Pynchon's reply
Robin Landseadel
robinlandseadel at comcast.net
Wed May 20 11:44:08 CDT 2009
On May 20, 2009, at 8:51 AM, Joe Allonby wrote:
> Half & half, please.
Wish I could find the old Tex Avery cartoon, Fox & Droopy as I recall:
"One lump or two?"
"Oh, I have a sweet tooth—seven, please."
[Droopy whips out mallet. . . .]
> Is this making sense or should I just reach for the mallet and say
> "Don't bother, I'll do it myself."
Re-holster your mallet and grab a sarsaparilla.
> All very good points, Robin
Thanks.
> But assuming authorial intent without real evidence is a minefield.

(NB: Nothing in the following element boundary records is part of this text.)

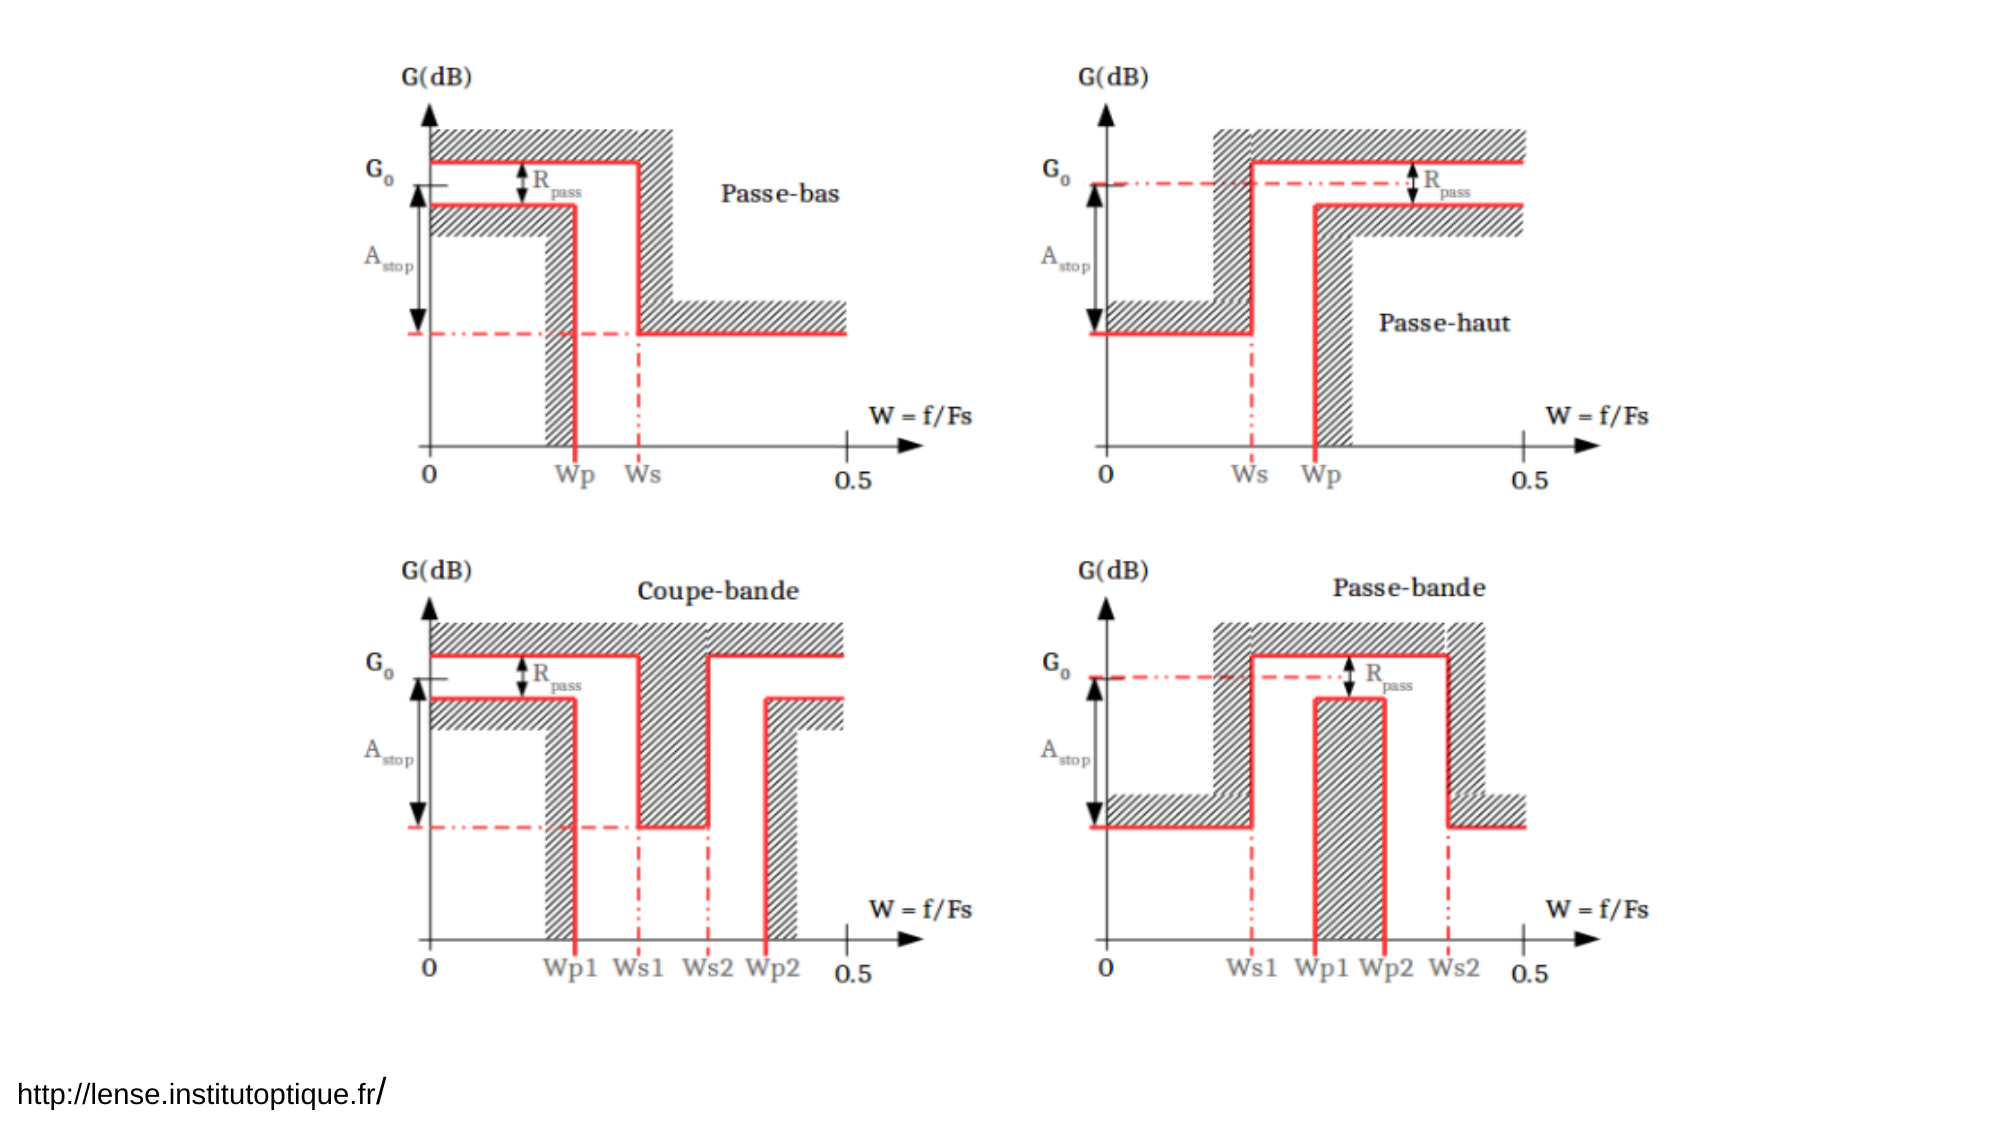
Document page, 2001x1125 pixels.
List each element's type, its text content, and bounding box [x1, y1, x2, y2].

text_box http://lense.institutoptique.fr/ [2, 1063, 402, 1120]
picture [324, 35, 1676, 1026]
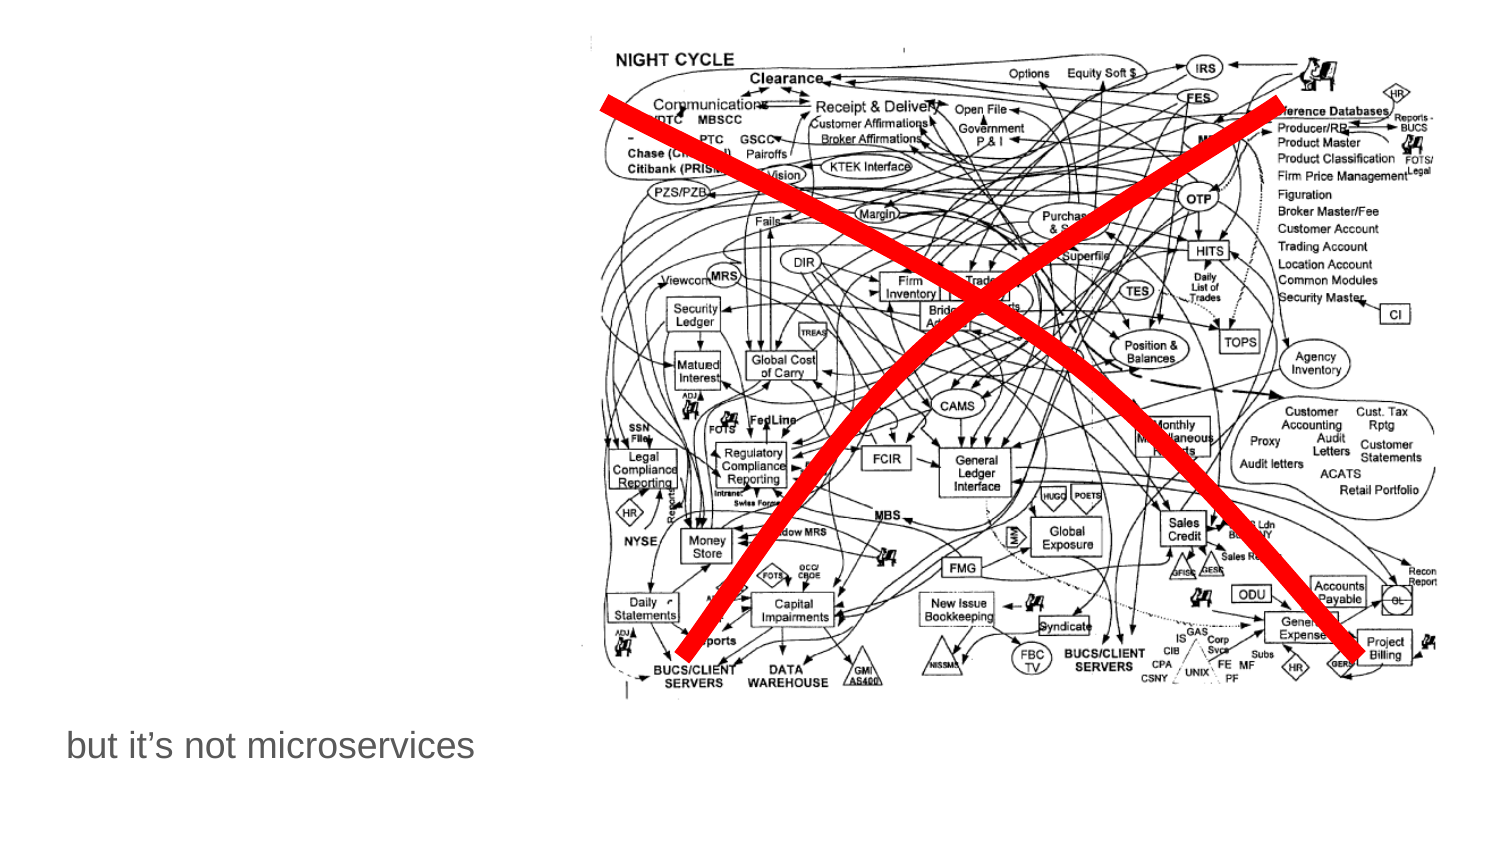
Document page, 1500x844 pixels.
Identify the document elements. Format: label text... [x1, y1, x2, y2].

picture [568, 24, 1466, 719]
list but it’s not microservices [51, 694, 1036, 794]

Copy and Roger that. Charles Hollander's explanation of the author's
intent is where our paths diverge. On the other hand, Charles
Hollander is a very good writer, he illuminates many of Pynchon's
sources/citations and love his work at Positive Feedback Online.
http://www.positive-feedback.com/
What I ran across—thanks in large part to the Dude's writing—is the
historical backstory of the Pynchon clan. After separating out the
issue of intent—all those questions concerning why something would end
up in Pynchon's books—there's still the issue of what gets left in and
what gets left out of the books. It seems as though, for whatever
reason, things relating to the Pynchon Family history do end up in
Thomas Pynchon's books. That line about "lazy research habits" in
Pynchon's letter to Hollander seems more in line with looking up
family history in a library than creating the scaffolding for the
century's "master cabal." It's kinda like Googling yourself. Thing is,
looking at the path left in the wake of a forward looking gathering of
fairly bright people who were in on the ground floor of the creation
of this country seems to cast off clues to the "master cabal" after all.
> I've encountered this firsthand when people have tried to
> tell my what my lyrics are "about" citing specific people
> and events. Sometimes I just make things up that sound
> like a good story.
>
> Pynchon saturates his stories with so much information that it is
> tempting look for things that might not be there.So, I'll take the guy
> at his word though allowing that he may have been a little
> disingenuous. The self-deprecation of the Slow Learner intro seems
> indicative of an ego firmly held in check and a self-critical view of
> his own work. I'm reminded of the Dylan interviews in "No Direction
> Home" when he cynically toyed with clueless reporters. I won't say
> that Hollander is as inane as a mid-sixties pop reporter. Pynchon
> shows respect for him. But there is a quality of "Come on, aren't you
> reading too much in to this?".
Agreed. Still, looking at family history certain themes come up:
Heresy, Robber Barons, tax stamps and other irregular philatelic
collectables, international banking, trains and electricity and other
offerings that point back at Pynchon & Company, Pynchon vs. Stearns
and William Pynchon. And then there's the man's own history at Boeing
and in the Navy. I'm sure that in 1964/66 OBA spent a lot of hours of
library research on the history of his family, and that seems far more
human and plausible and do-able than other, more complicated theories.